#### JOB ITEM
Render the data below as a Markdown table with the columns "Number" and "Entry," putting a row number in the first and each line in the second. Skip blank lines, and omit the pictures.

Chart comprehension data
——

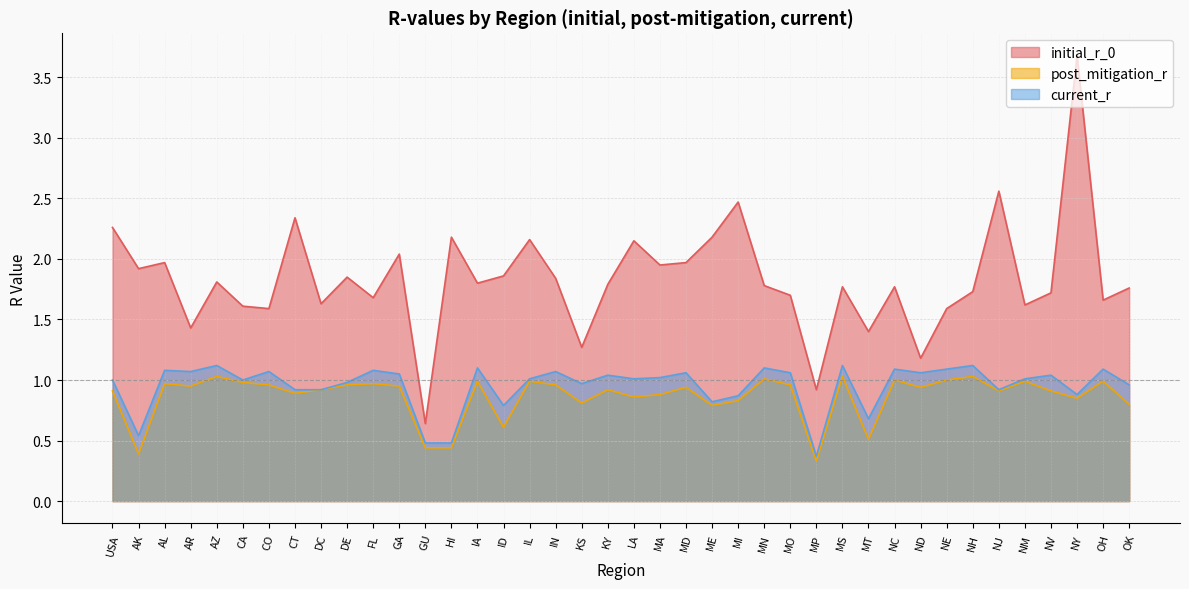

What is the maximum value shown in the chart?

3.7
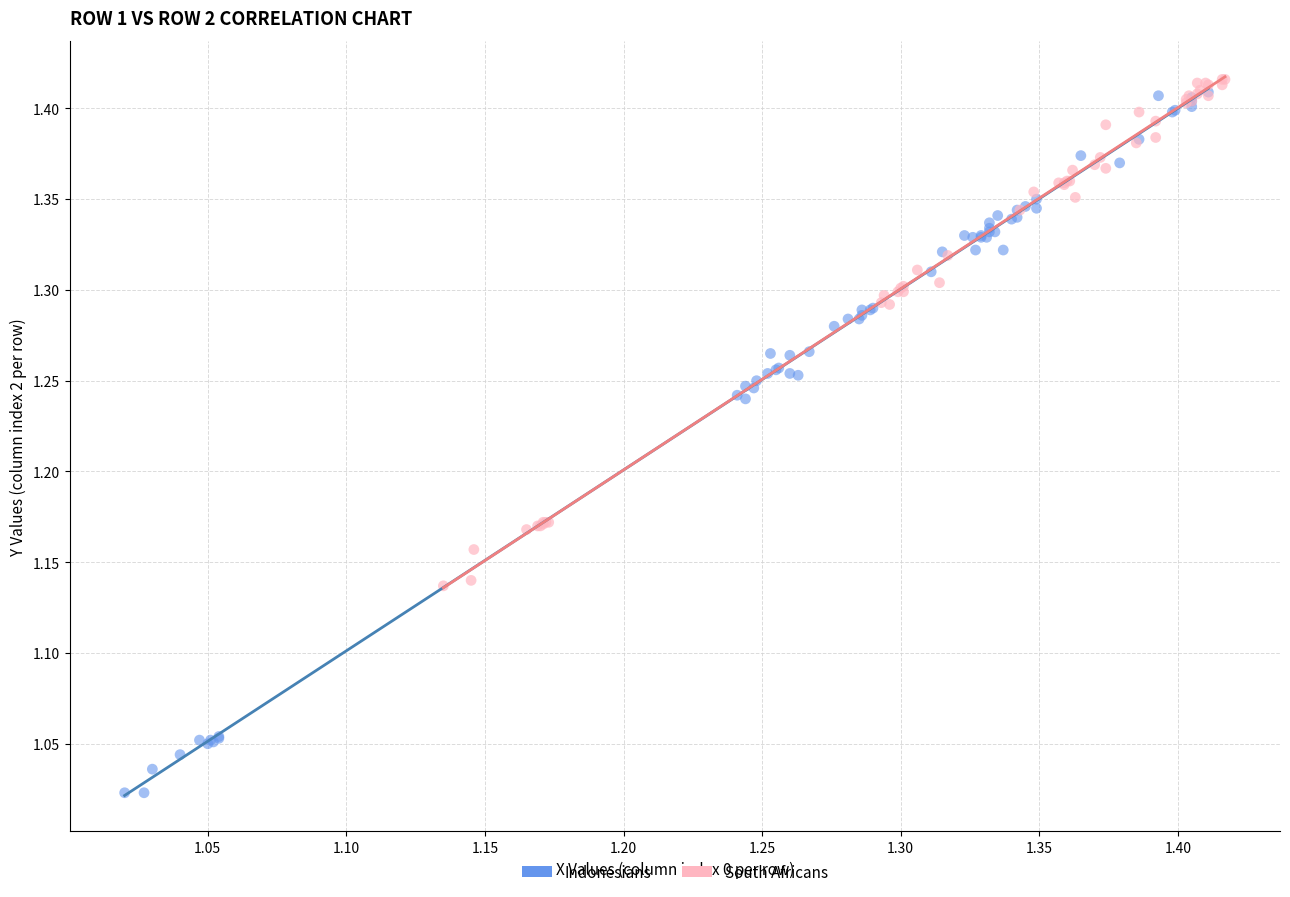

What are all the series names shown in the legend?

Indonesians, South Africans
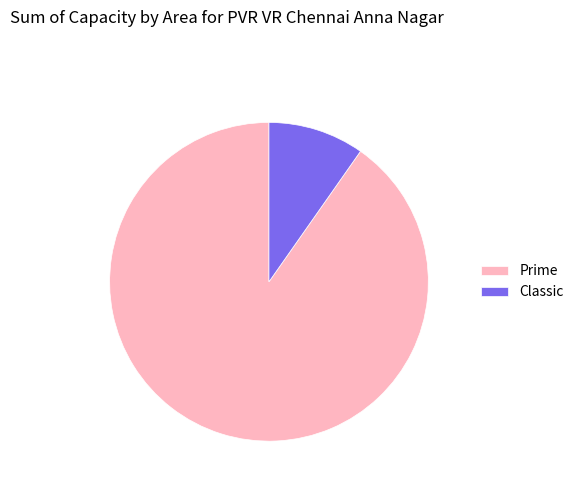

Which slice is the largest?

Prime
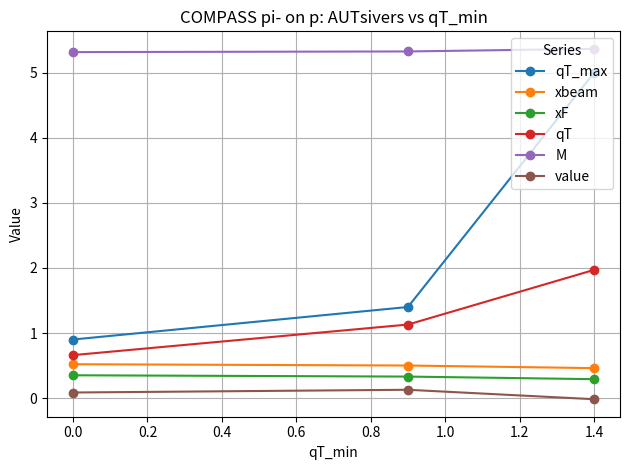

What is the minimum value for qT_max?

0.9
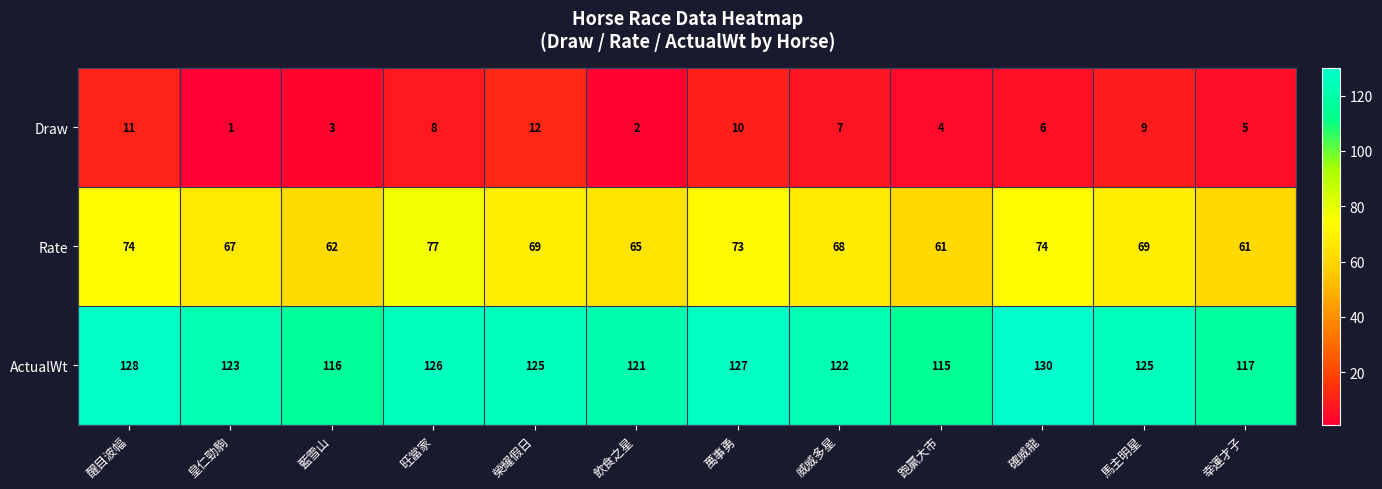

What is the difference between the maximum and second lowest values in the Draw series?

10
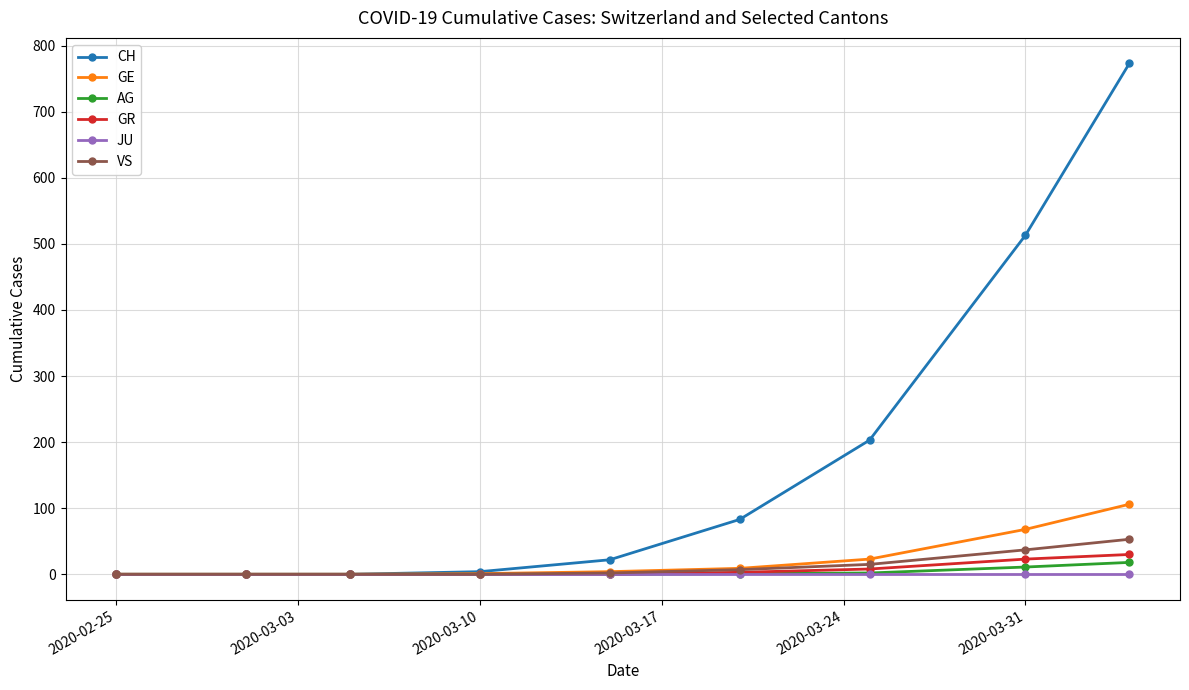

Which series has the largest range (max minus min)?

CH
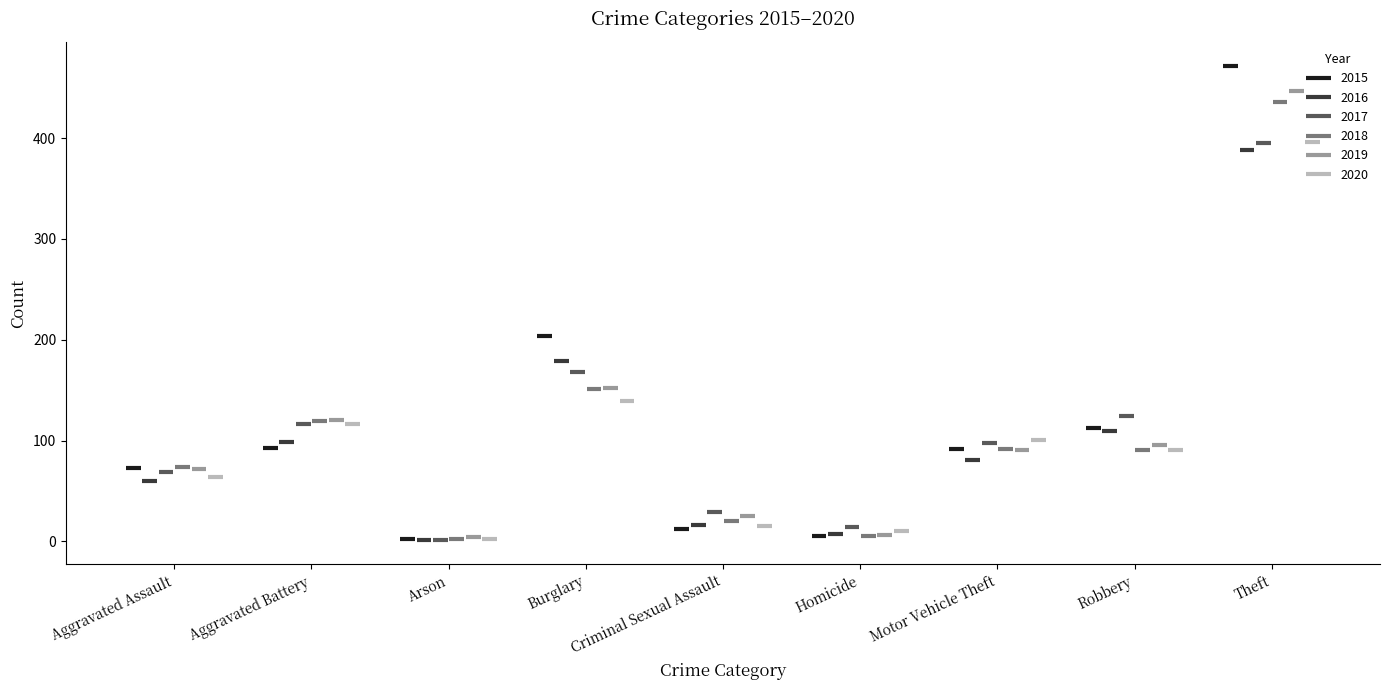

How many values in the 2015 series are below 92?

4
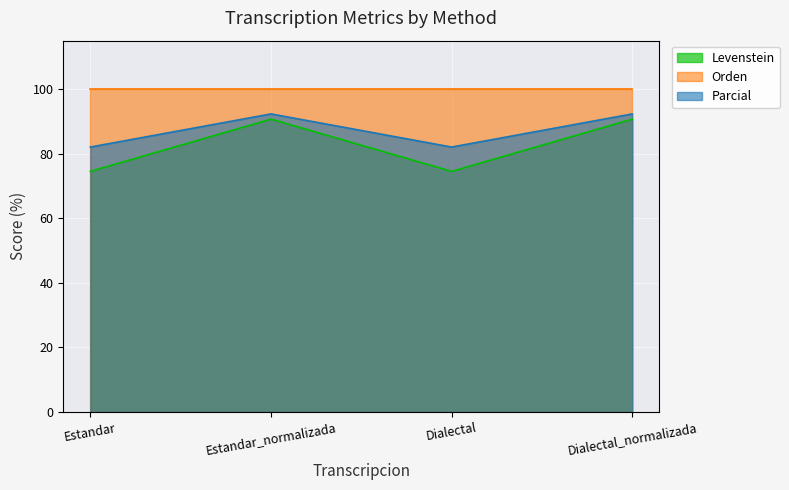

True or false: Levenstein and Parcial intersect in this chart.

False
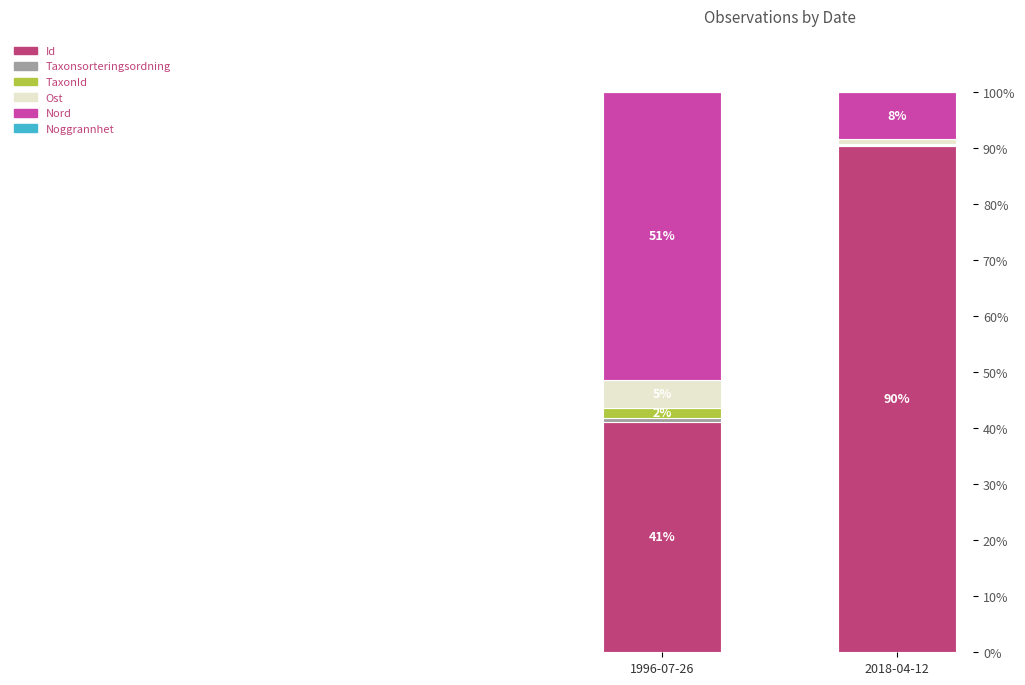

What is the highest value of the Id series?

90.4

——

#### TASK RESULT
| Number | Entry |
|---|---|
| 1 | What is the maximum value shown in the chart? |
| 2 | 3.7 |
| 3 | What are all the series names shown in the legend? |
| 4 | Indonesians, South Africans |
| 5 | Which slice is the largest? |
| 6 | Prime |
| 7 | What is the minimum value for qT_max? |
| 8 | 0.9 |
| 9 | What is the difference between the maximum and second lowest values in the Draw series? |
| 10 | 10 |
| 11 | Which series has the largest range (max minus min)? |
| 12 | CH |
| 13 | How many values in the 2015 series are below 92? |
| 14 | 4 |
| 15 | True or false: Levenstein and Parcial intersect in this chart. |
| 16 | False |
| 17 | What is the highest value of the Id series? |
| 18 | 90.4 |